Bertrand Duchaufour’s new installment for The Different Company’s “La Collection Excessive” could be seen as the last panel in an iris/violet/leather triptych comprising La Traversée du Bosphore (L’Artisan Parfumeur) and Cuir de Nacre (Ann Gérard). Duchaufour conceived it both as a modern take on violet and as a vegetal leather.
In this respect, I Miss Violet springs from the same intention as Jean-Claude Ellena’s Cuir d’Ange for Hermès: fashioning leather from flowers, and more significantly, breaking free from “perfumer’s leather”, i.e. the traditional ways of achieving the note as a cuir de Russie, or Bandit-style with isobutyl quinoline. Predictably, given the two men’s respective styles, the same endeavor has yielded radically divergent results. While Ellena’s angel leather is ethereal, radiant and powdery in scent and texture, Duchaufour’s leather violet is a dark, fatty flower grown in damp spring earth.
This cuir de violette manages to be tough without smelling like biker leather: its toughness springs from its strong olfactory options. It is propped up by the “classic” leather base its author initially composed for La Traversée du Bosphore and tweaked for the new scent. But it is what fleshes out the leather base that gives I Miss Violet its distinctiveness: that trademark Duchaufour stance of working off the less appealing facets of his materials, in this case flowers with a leather facet, rather than trying to cover them up.
If you’ve ever smelled violet leaf, osmanthus, cassie or mimosa absolutes, you’ll have noticed that beyond their shared powder and leather effects, they also give off whiffs of waterlogged plants – somewhere between snapped pea pods, old flower vase water and cucumber. To him, cucumber skin smells like eel leather, Duchaufour explained at the launch: so he bolstered the cucumber-y facets of his floral absolutes with even more green aqueous aldehydic notes. Osmanthus, a member of the Oleaceae family like the olive tree (or jasmine, for that matter), also contributes a black olive note it shares with castoreum.
As a result, though it is smoothed out by a musk, vanilla and ambergris base, Violet smells like the uncanny hybrid flesh of plant and beast. The watery facets last little on my skin, but the vegetal effect persists well into the drydown, as does the apricot jam facet of osmanthus after the powdery sweetness of violet melts away. The scent has great naturality and though I wouldn’t call it sheer or “frothy” (as per the press release), it isn’t hemmed in by the dense dark tarriness of classic “perfumer” leathers.
I Miss Violet is a beautiful weirdo, and with it, Duchaufour pulls off what he set out to achieve. Its trappings, however, are less convincing. “Violet” being both a perfume note and a woman’s name, Luc Gabriel, the co-founder and owner of The Different Company, explains that “the name called for embodiment, and embodiment called for images”, he adds. So that Duchaufour’s purely olfactory project was saddled with a series of pictures featuring a feline redhead in violet eye-shadow, and with a story that reads like the synopsis of an advertising movie, that of the jet-setting “Violet”, who flits from Venice to Hong Kong by way of Paris before sailing off to an island near Java… and leaving her fragrance with a man who says he “misses her already”. The picture below is meant to be used in points of sale.

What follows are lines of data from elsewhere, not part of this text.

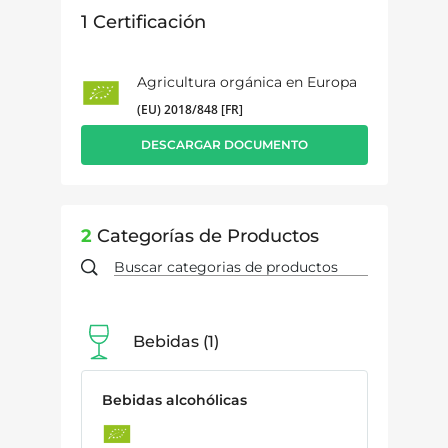
1
Certificación
Agricultura orgánica en Europa
(EU) 2018/848 [FR]
DESCARGAR DOCUMENTO
2
Categorías de Productos
Bebidas
1
Bebidas alcohólicas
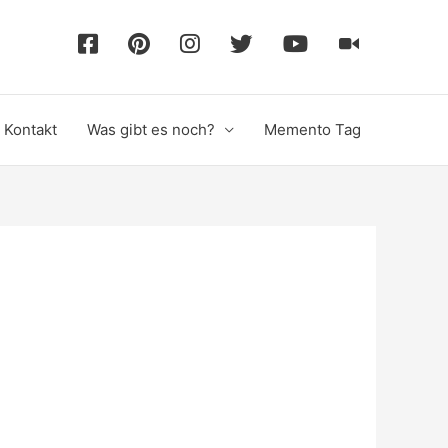
F
P
I
T
Y
T
a
i
n
w
o
i
Kontakt
Was gibt es noch?
Memento Tag
c
n
s
i
u
k
e
t
t
t
T
T
b
e
a
t
u
o
o
r
g
e
b
k
o
e
r
r
e
k
s
a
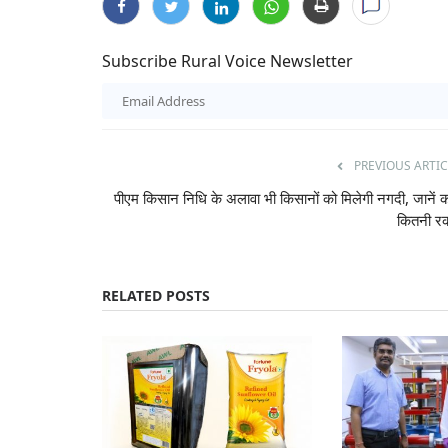
Subscribe Rural Voice Newsletter
PREVIOUS ARTIC
पीएम किसान निधि के अलावा भी किसानों को मिलेगी नगदी, जानें क
कितनी र
RELATED POSTS
Latest News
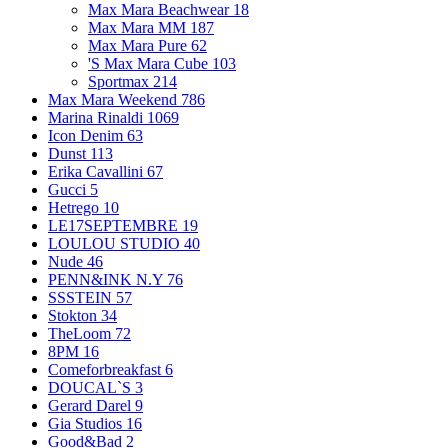
Max Mara Beachwear
18
Max Mara MM
187
Max Mara Pure
62
'S Max Mara Cube
103
Sportmax
214
Max Mara Weekend
786
Marina Rinaldi
1069
Icon Denim
63
Dunst
113
Erika Cavallini
67
Gucci
5
Hetrego
10
LE17SEPTEMBRE
19
LOULOU STUDIO
40
Nude
46
PENN&INK N.Y
76
SSSTEIN
57
Stokton
34
TheLoom
72
8PM
16
Comeforbreakfast
6
DOUCAL`S
3
Gerard Darel
9
Gia Studios
16
Good&Bad
2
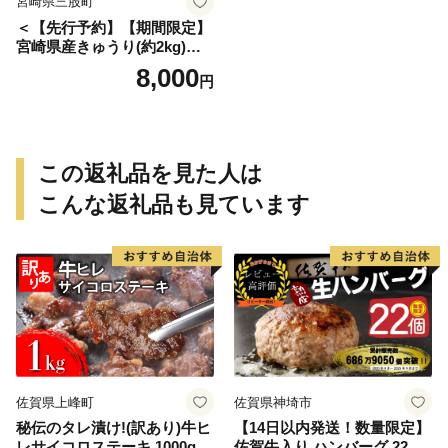
宮崎県三股町
＜【先行予約】【期間限定】
宮崎県産きゅうり(約2kg)＞
(約2kg・3本入り×5袋)パリッ
8,000
円
と甘い魔法のキュウリ「マジ
キュー」漬物や天ぷらに！
【MI149-yt】【ゆたか農園】
この返礼品を見た人は
こんな返礼品も見ています
佐賀県上峰町
佐賀県神埼市
秘伝のタレ漬け!(訳あり)牛ヒ
【14日以内発送！数量限定】
レサイコロステーキ 1000g
佐賀牛入り ハンバーグ 22個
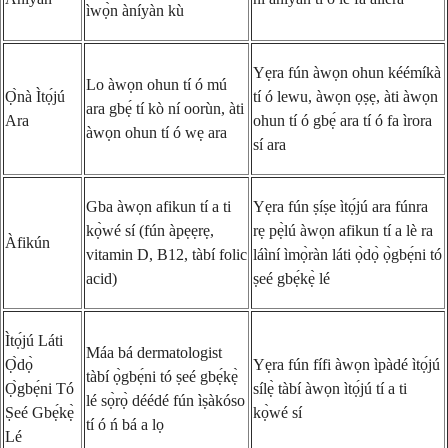
ìwọ̀n àníyàn kù
Yẹra fún àwọn ohun kéémíkà
Lo àwọn ohun tí ó mú
Ọ̀nà Ìtọ́jú
tí ó lewu, àwọn ọṣẹ, àti àwọn
ara gbẹ́ tí kò ní oorùn, àti
Ara
ohun tí ó gbẹ́ ara tí ó fa ìrora
àwọn ohun tí ó wẹ ara
sí ara
Gba àwọn afikun tí a ti
Yẹra fún ṣíṣe ìtọ́jú ara fúnra
kọ̀wé sí (fún àpẹẹrẹ,
rẹ pẹ̀lú àwọn afikun tí a lè ra
Àfikún
vitamin D, B12, tàbí folic
láìní ìmọ̀ràn láti ọ̀dọ̀ ọ̀gbẹ́ni tó
acid)
ṣeé gbẹ́kẹ̀ lé
Ìtọ́jú Láti
Máa bá dermatologist
Ọ̀dọ̀
Yẹra fún fífi àwọn ìpàdé ìtọ́jú
tàbí ọ̀gbẹ́ni tó ṣeé gbẹ́kẹ̀
Ọ̀gbẹ́ni Tó
sílẹ̀ tàbí àwọn ìtọ́jú tí a ti
lé sọ̀rọ̀ déédé fún ìṣàkóso
Ṣeé Gbẹ́kẹ̀
kọ̀wé sí
tí ó ń bá a lọ
Lé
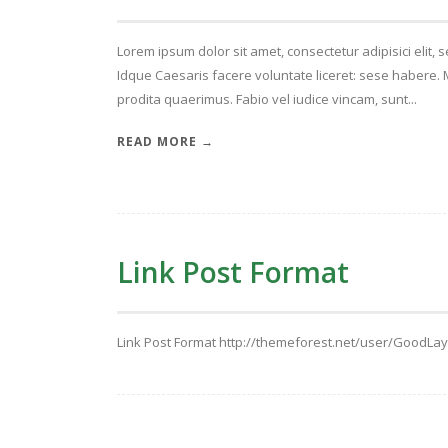
Lorem ipsum dolor sit amet, consectetur adipisici elit,
Idque Caesaris facere voluntate liceret: sese habere
prodita quaerimus. Fabio vel iudice vincam, sunt...
READ MORE →
Link Post Format
Link Post Format http://themeforest.net/user/GoodLa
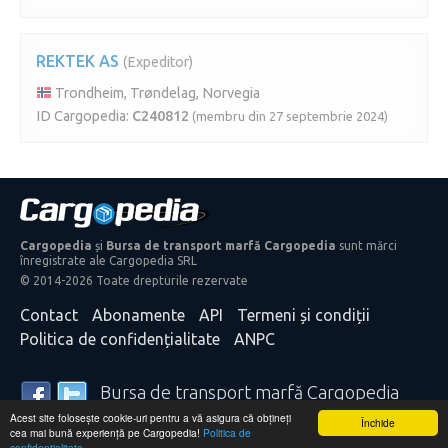
REKTEK AS
(Expeditor)
Trondheim, Trøndelag, Norvegia
ID Cargopedia:
C240812
(membru din 27 septembrie 2024)
Cargopedia
și
Bursa de transport marfă Cargopedia
sunt mărci
înregistrate ale Cargopedia SRL
© 2014-2026 Toate drepturile rezervate
Contact
Abonamente
API
Termeni și condiții
Politica de confidențialitate
ANPC
Bursa de transport marfă Cargopedia
Acest site folosește cookie-uri pentru a vă asigura că obțineți
25.321 transportatori și expeditori de mărfă din întreaga
Închide
cea mai bună experiență pe Cargopedia!
Politica de
lume se bazează pe serviciile noastre
confidențialitate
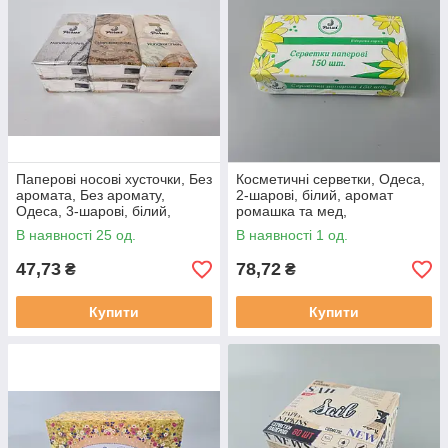
Паперові носові хусточки, Без
Косметичні серветки, Одеса,
аромата, Без аромату,
2-шарові, білий, аромат
Одеса, 3-шарові, білий,
ромашка та мед,
200мм*190мм +-5%, 10 пач в
200мм*200мм +-5%, 150
В наявності 25 од.
В наявності 1 од.
упаковці
аркушів в упаковці
47,73
78,72
₴
₴
Купити
Купити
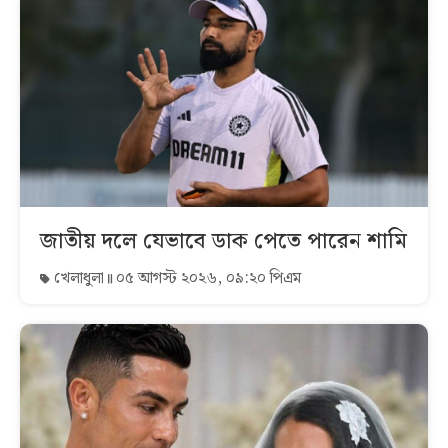
জাতীয় দলে যেভাবে ডাক পেতে পারেন শামি
খেলাধুলা
০৫ আগস্ট ২০২৬, ০৯:২০ পিএম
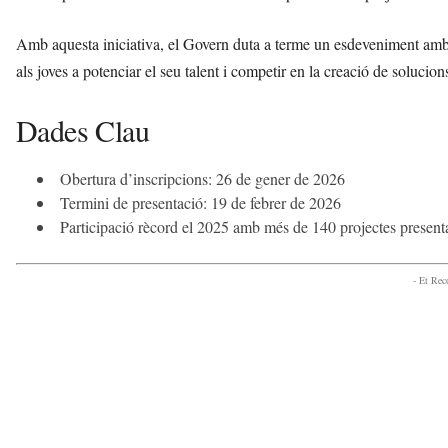
Amb aquesta iniciativa, el Govern duta a terme un esdeveniment amb 
als joves a potenciar el seu talent i competir en la creació de solucio
Dades Clau
Obertura d’inscripcions: 26 de gener de 2026
Termini de presentació: 19 de febrer de 2026
Participació rècord el 2025 amb més de 140 projectes presenta
- Et Re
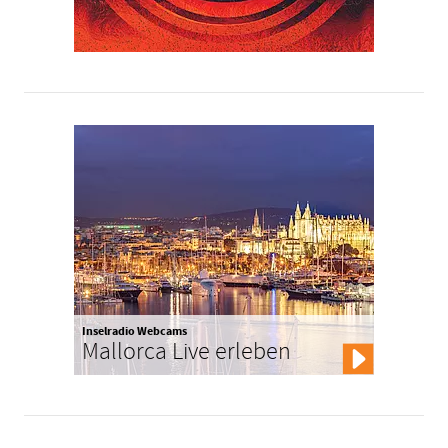
Inselradio Webcams
Mallorca Live erleben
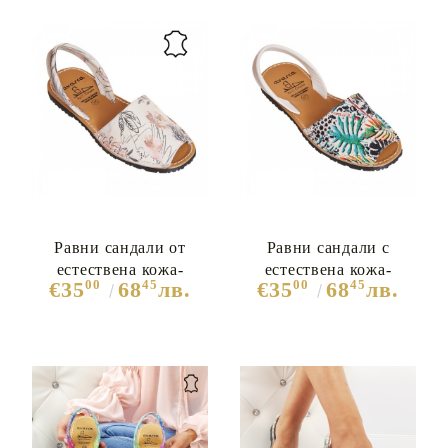
Равни сандали от
Равни сандали с
естествена кожа-
естествена кожа-
00
45
00
45
€35
68
лв.
€35
68
лв.
Sophia Mhite 7309
Monika 7308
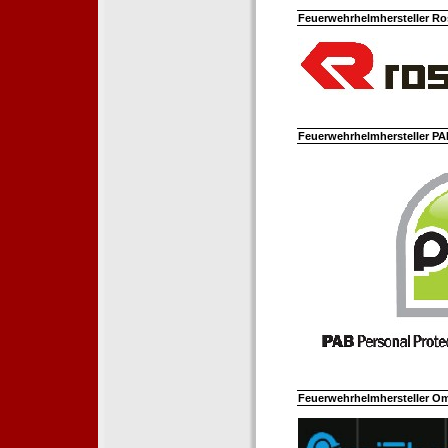
Feuerwehrhelmhersteller Ro
Feuerwehrhelmhersteller PAB
Feuerwehrhelmhersteller Om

Giving a fragrance a face, and giving that face a glamorous story? That’s what the mainstream does. And it’s bound to do it better than any niche brand, because mainstream brands have more money and more experience in the field. In moving into this territory, I feel that The Different Company is straying from the core values of auteur perfumery. The very values it contributed to shape when it was co-founded in 2000 by Jean-Claude Ellena, the designer Thierry de Bachmakov and Luc Gabriel. It was thanks to pioneers like TDF that perfumers went back to signing their work after being eclipsed by fashion designers for several decades. That they could disclose their actual sources of inspiration, and some of their work process, rather than have to answer questions like “what kind of woman did you make this fragrance for?” That they became the faces of fragrance.
To be fair, the press material for I Miss Violet does prominently feature Duchaufour and his olfactory approach to the fragrance. And of course, TDF is not the only niche brand to produce images, and the issue of niche perfumery visuals would deserve a much lengthier development… For the moment, I’ll break off by saying that lovely though she is, “Violet” might be given a miss while I Miss Violet smells like a hit…After all it’s the perfumer who puts the “Different” in the Company.